Architect: Ron Margolis, Margolis & Fishman Inc., 955 Massachusetts Ave., Cambridge, MA 02139; 617/492-0200.
Interior designers: Dee Elms and Andrew Terrat, Terrat Elms Interior Design, 535 Albany St., 4th Floor, Boston, MA 02118; 617/451-1555, terratelms.com.
Contractor: Groom Construction Co., 96 Swampscott Rd., Salem, MA 01970; 781/592-3135.
Text by Krissa Rossbund
Photographs by Gordon Beall
Produced by Estelle Bond Guralnick
The sum of Hiroko and Harry Lange's weekend getaway was even less than its awkward parts. In fact, there was nothing remarkable about the existing Marblehead, Massachusetts, structure.
Originally a modest, two-story Cape Cod built in the 1960s, the house had acquired a series of unrelated additions that increased its size but decreased its livability and charm. Harry and Hiroko, whose primary home is in Boston, knew the house would require extensive renovation. They sought the talent of Boston design team Dee Elms and Andrew Terrat along with architect Ron Margolis to turn the hodgepodge of architecture and decor into the best it could be--a grand house on the water.
"None of the additions related to what already existed," says Elms. "The variety of tastes and styles made it feel like you were walking into several completely different houses. It was Andrew's and my job to create a harmonious relationship."
What made the effort of the vast redo worthwhile was the house's choice location at the entrance to Marblehead Neck, a narrow causeway leading from the historic harbor town to a hilly enclave surrounded by water. In 2006, when the Langes bought the house, they decided to follow the footprints of generations of Bostonians who have summered on Marblehead Neck, taking advantage of its sandy beaches and views of the Boston skyline.
"This house was in a special location, with its beach and views of the Boston skyline," says Harry. "We loved the idea that we could be in such a beautiful spot in 30 minutes."
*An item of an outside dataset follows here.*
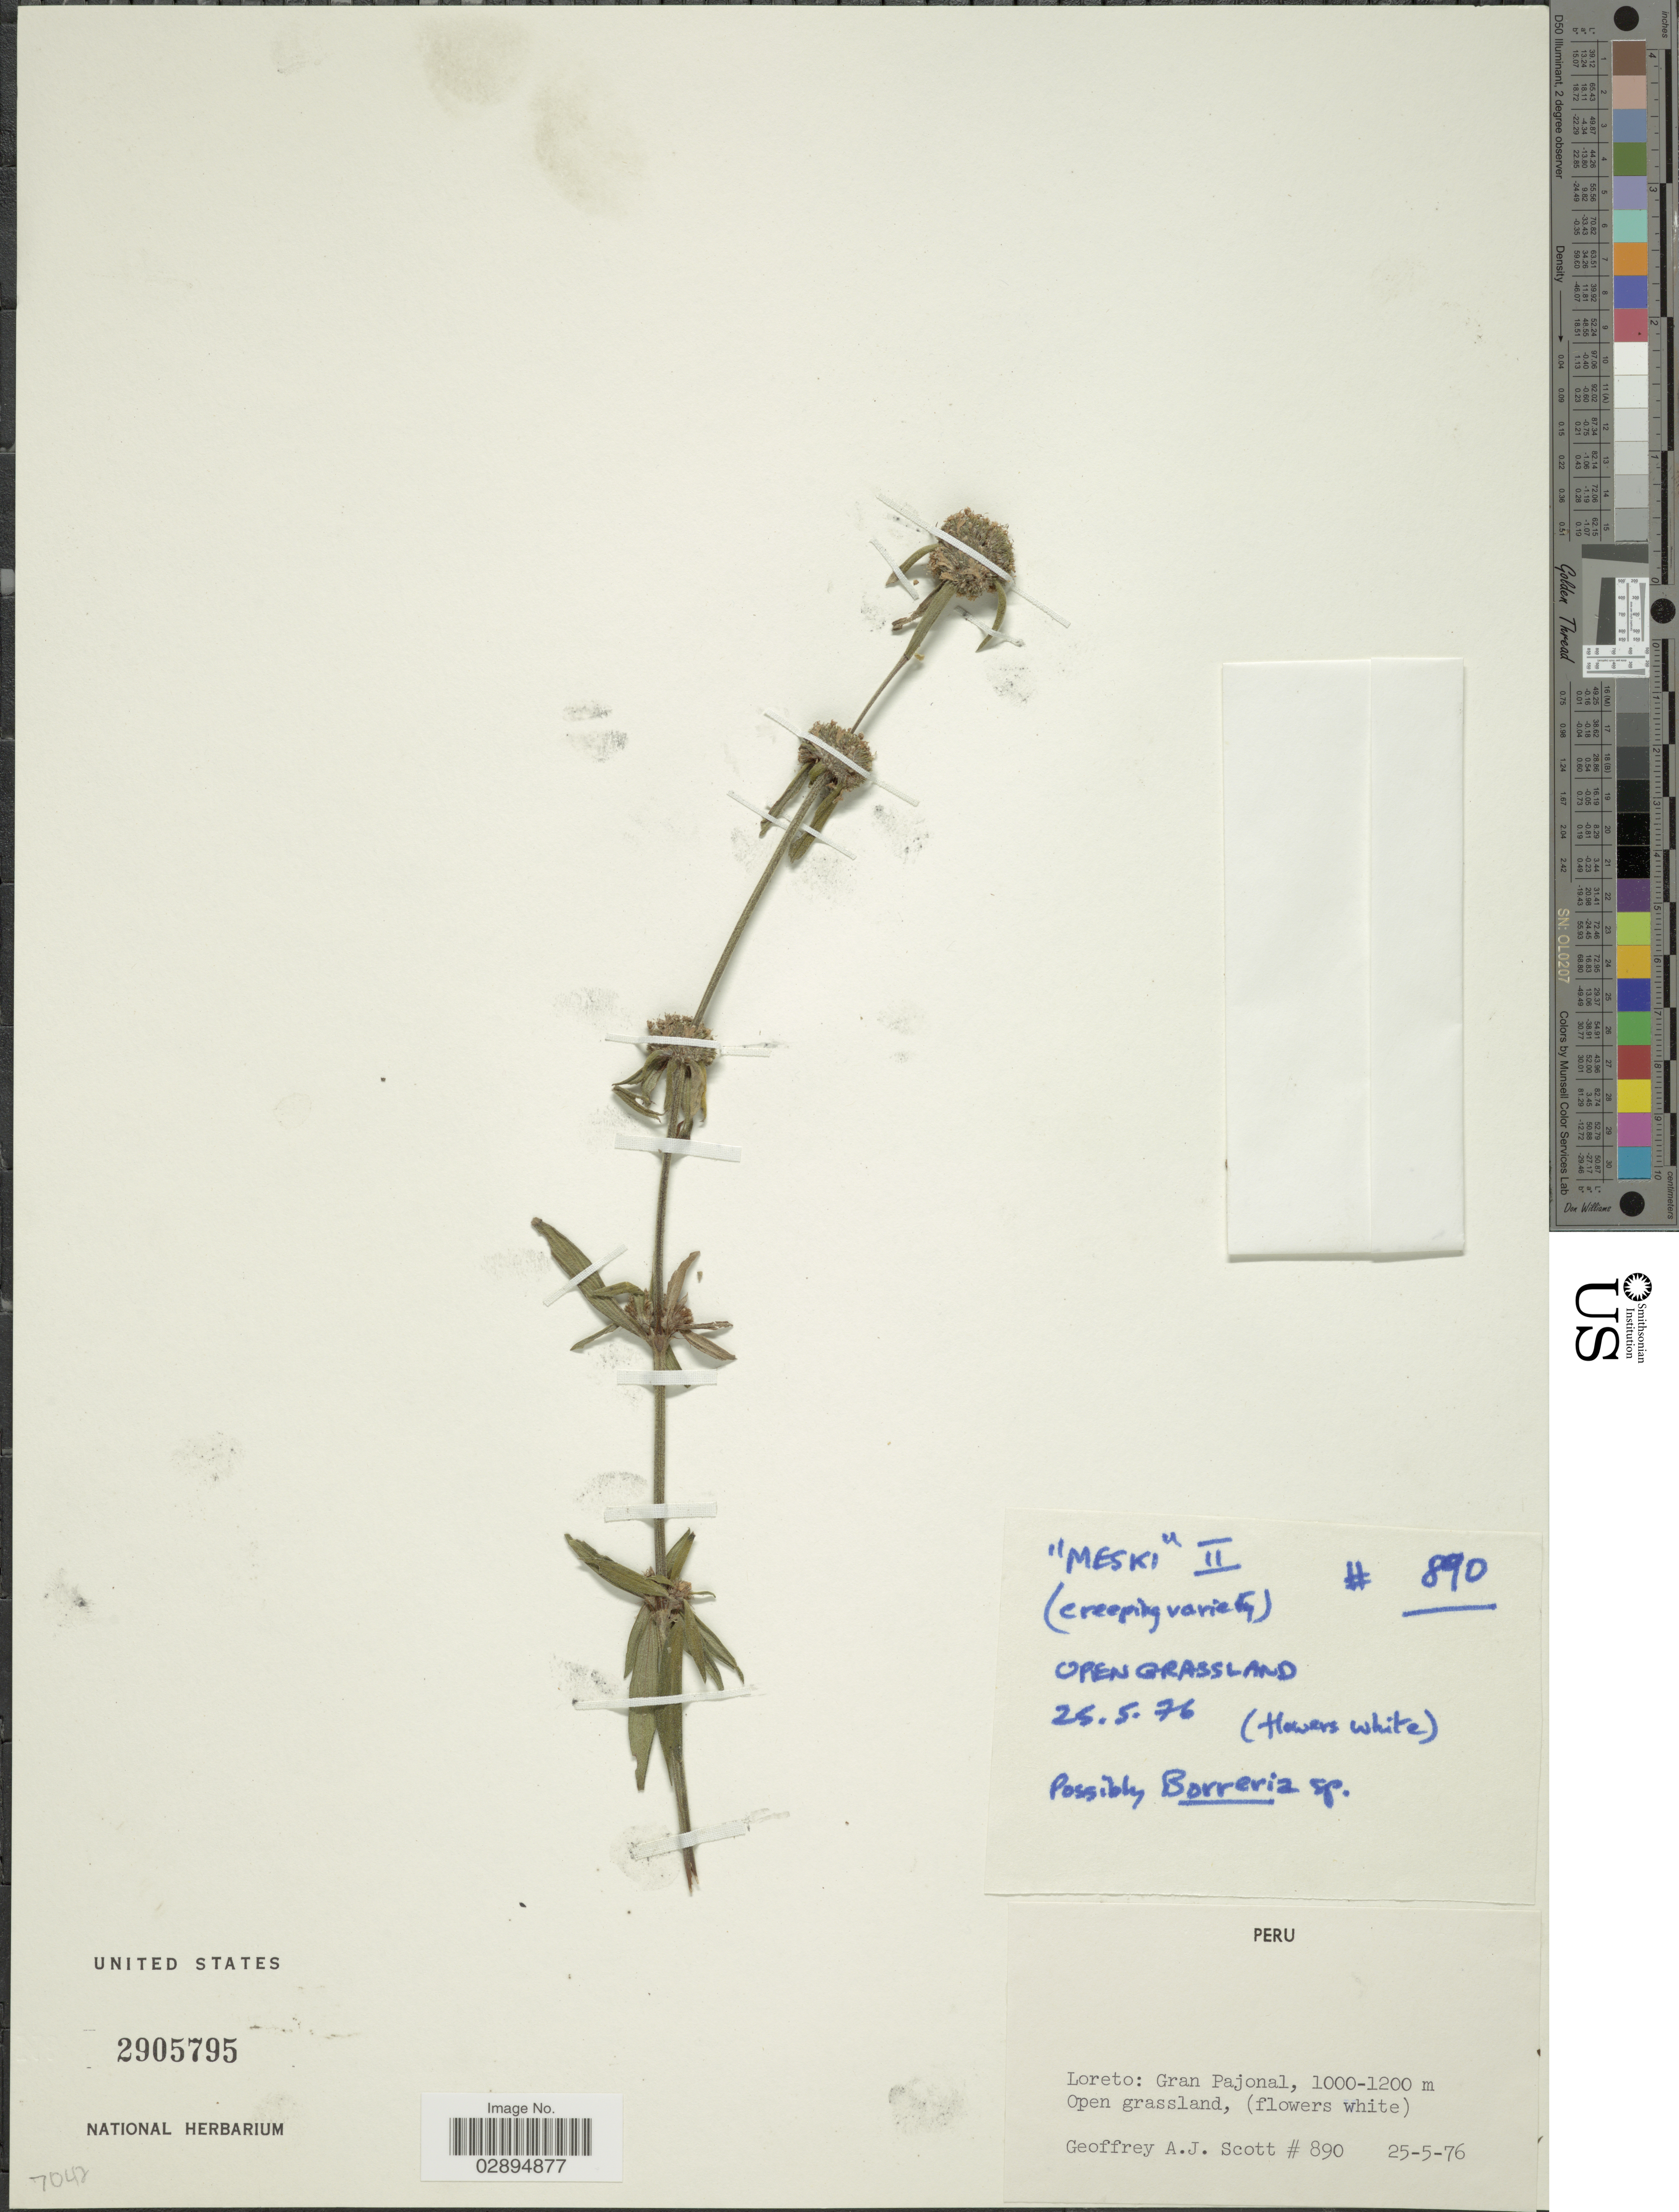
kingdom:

Besides establishing coherence between the original home and additions, Terrat wanted "to make the house look more like its neighbors." To that end, various architectural elements, including a new facade and a flagstone walkway, were created. Other touches--irregular outlines unified by cedar shingles, an eyebrow window, and an informal summerhouse attitude--were bestowed to help the house speak in shingle-style vernacular.
When the crew first stepped into the white entry hall, they knew they had to energize the home's ho-hum greeting. They did so by inserting gold grasscloth into existing wall panels, placing an oak chest against one wall, and hanging a chandelier.
In the great room, generous proportions enabled the team to carve out individual seating areas for conversing, watching television, and working. But first, architectural interest needed to be added. Sheathed in white horizontal shiplap paneling, the walls offer subtle texture and unify the space. A pair of sofas slipcovered in white cotton duck direct attention to the television on a newly added wall. To balance the architectural pizzazz of the front wall, heavy woodwork on the staircase and upper story bridge was replaced with a stainless-steel cable system that introduces a contemporary flair.
"The great room was huge, so just having a sofa and chair in the middle never would work," explains Elms. "In fact, the room is carefully arranged so it can accommodate a number of different activities simultaneously."
Elms and Terrat escorted the large kitchen from dark and dreary to warm and cheery with a bright palette of lipstick red and ivory. And they followed the same process they used in the adjoining great room--architecture first. An added coffered ceiling features beadboard panels and a recessed light within each coffer. The island, once a hulking presence in the center of the room, is now augmented with low banquettes upholstered and cushioned in cheerful red-and-white check.
The Langes' updated seaside abode makes the couple long for weekends. "We are thrilled with the way the project turned out," says Harry. "Now our home is comfortable, cozy, and fun--we love to entertain our friends so they can enjoy it, too."